Copy the listing below word for word, leaving out the pictures.

• **Data provided**:
※ ※ ※

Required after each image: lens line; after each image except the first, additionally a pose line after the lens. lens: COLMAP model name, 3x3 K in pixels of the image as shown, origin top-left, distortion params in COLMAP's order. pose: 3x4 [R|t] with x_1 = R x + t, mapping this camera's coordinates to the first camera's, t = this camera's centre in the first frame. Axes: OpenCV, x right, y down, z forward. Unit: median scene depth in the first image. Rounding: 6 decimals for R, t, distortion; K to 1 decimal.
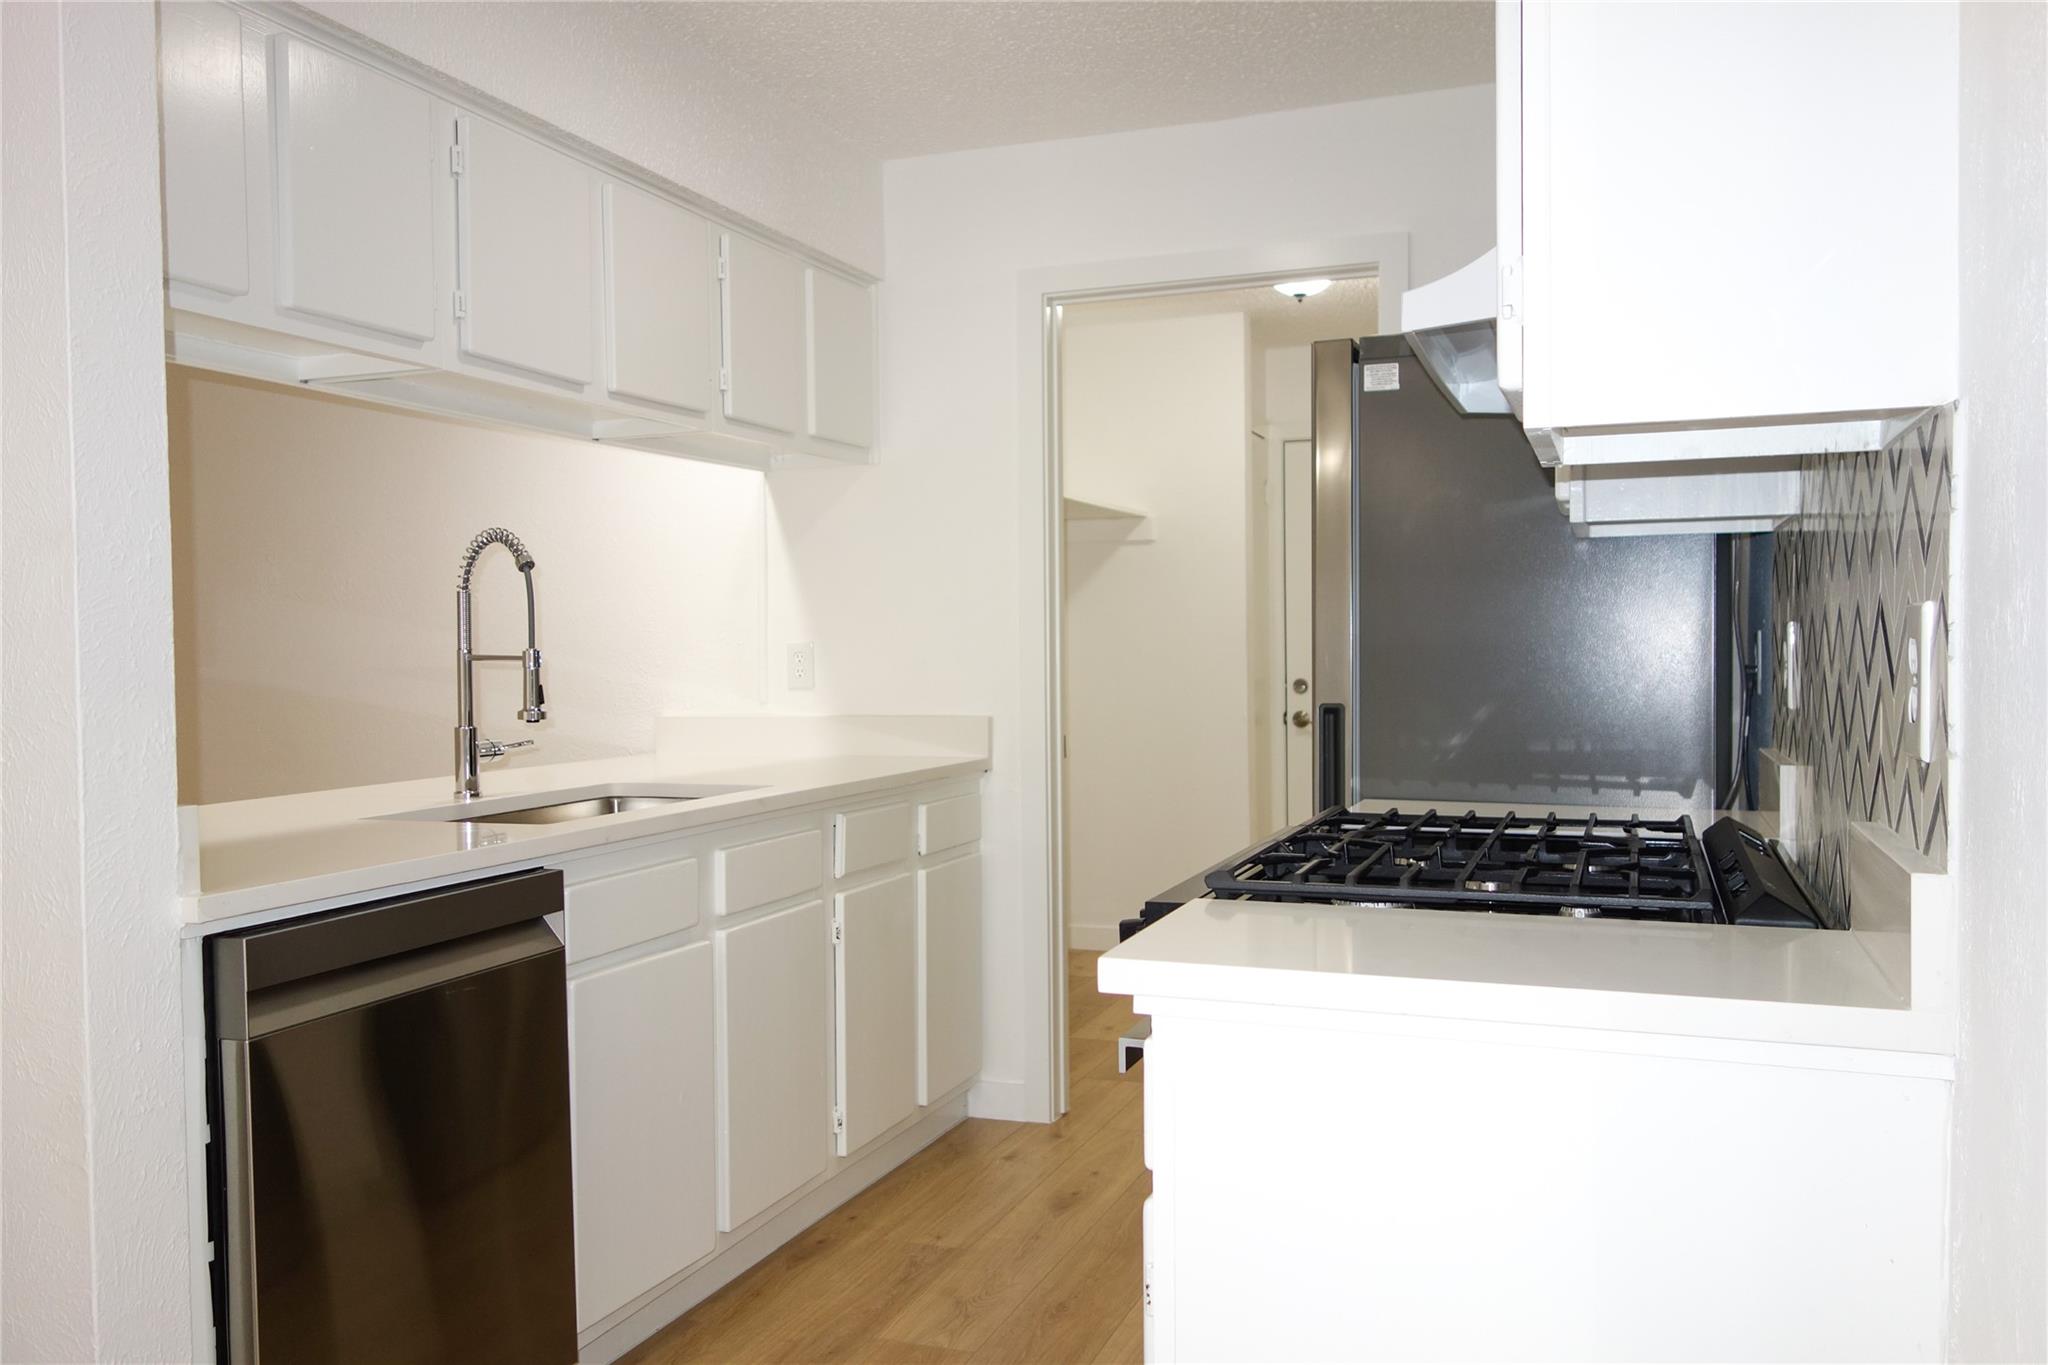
lens RADIAL K [[1617.4, 0, 1020.8], [0, 1617.4, 686.8], [0, 0, 1]] dist [0.012153, -0.008509]
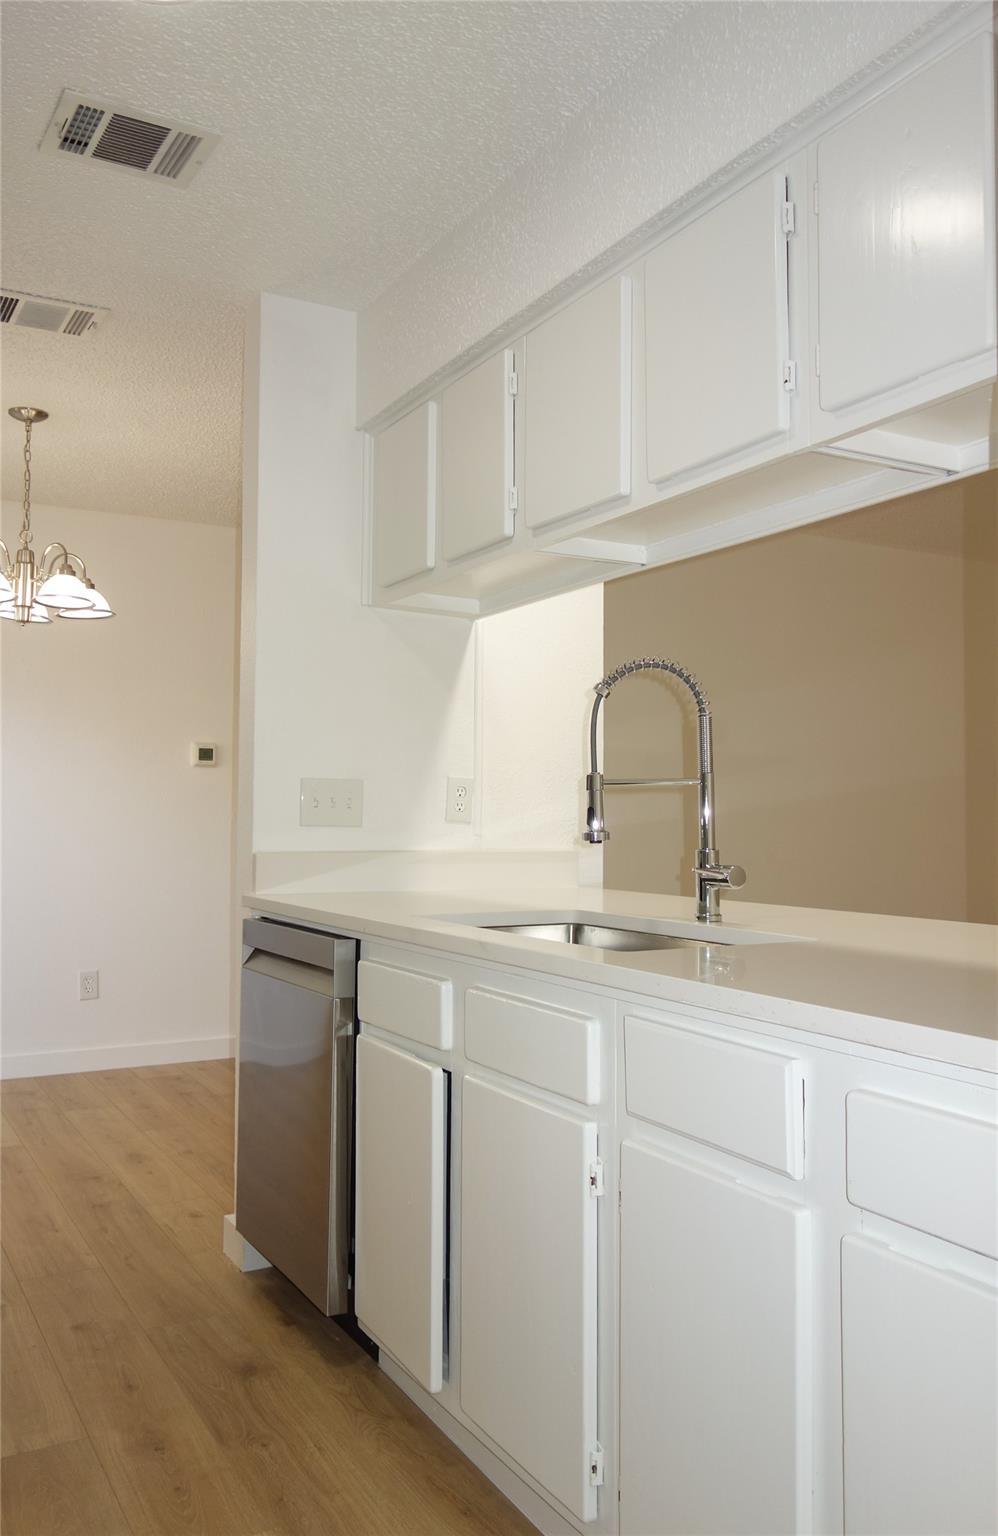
lens RADIAL K [[1239.2, 0, 498.1], [0, 1239.2, 787.1], [0, 0, 1]] dist [0.032296, 0.002778]
pose [[-0.643118, -0.010262, -0.765698, 0.337546], [-0.018201, 0.999833, 0.001887, -0.014567], [0.765551, 0.015150, -0.643197, 1.416839]]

※ ※ ※

• **Written solution**:
Required after each image: lens line; after each image except the first, additionally a pose line after the lens. lens: COLMAP model name, 3x3 K in pixels of the image as shown, origin top-left, distortion params in COLMAP's order. pose: 3x4 [R|t] with x_1 = R x + t, mapping this camera's coordinates to the first camera's, t = this camera's centre in the first frame. Axes: OpenCV, x right, y down, z forward. Unit: median scene depth in the first image. Rounding: 6 decimals for R, t, distortion; K to 1 decimal.
lens RADIAL K [[1617.4, 0, 1020.8], [0, 1617.4, 686.8], [0, 0, 1]] dist [0.012153, -0.008509]
lens RADIAL K [[1239.2, 0, 498.1], [0, 1239.2, 787.1], [0, 0, 1]] dist [0.032296, 0.002778]
pose [[-0.643118, -0.010262, -0.765698, 0.337546], [-0.018201, 0.999833, 0.001887, -0.014567], [0.765551, 0.015150, -0.643197, 1.416839]]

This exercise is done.